Records from a data collection
Segment Open

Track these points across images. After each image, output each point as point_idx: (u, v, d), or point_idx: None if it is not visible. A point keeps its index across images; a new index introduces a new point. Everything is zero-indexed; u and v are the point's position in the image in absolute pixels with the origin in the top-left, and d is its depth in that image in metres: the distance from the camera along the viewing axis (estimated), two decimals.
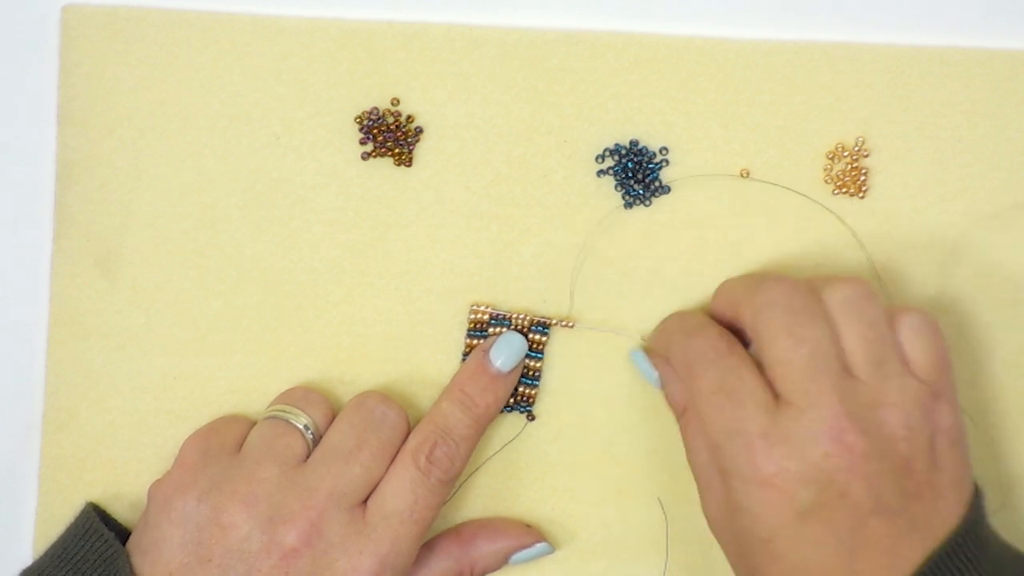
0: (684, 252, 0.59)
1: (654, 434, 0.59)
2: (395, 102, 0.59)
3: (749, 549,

Segment Closed

◆ **INSTRUCTIONS FOR THE TASK**
A verbatim copy of the entries, stripped of pictures, should be produced.

◆ **SOLUTION FOR THIS EXERCISE**
Track these points across images. After each image, output each point as point_idx: (u, v, d), or point_idx: None if it is not visible. A point keeps its index across images; a new index introduces a new point. Everything is zero-indexed; u and v are the point's position in the image in absolute pixels with the origin in the top-left, and d is its depth in that image in metres: the distance from the camera along the viewing axis (estimated), two decimals.
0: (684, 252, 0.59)
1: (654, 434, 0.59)
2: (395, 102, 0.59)
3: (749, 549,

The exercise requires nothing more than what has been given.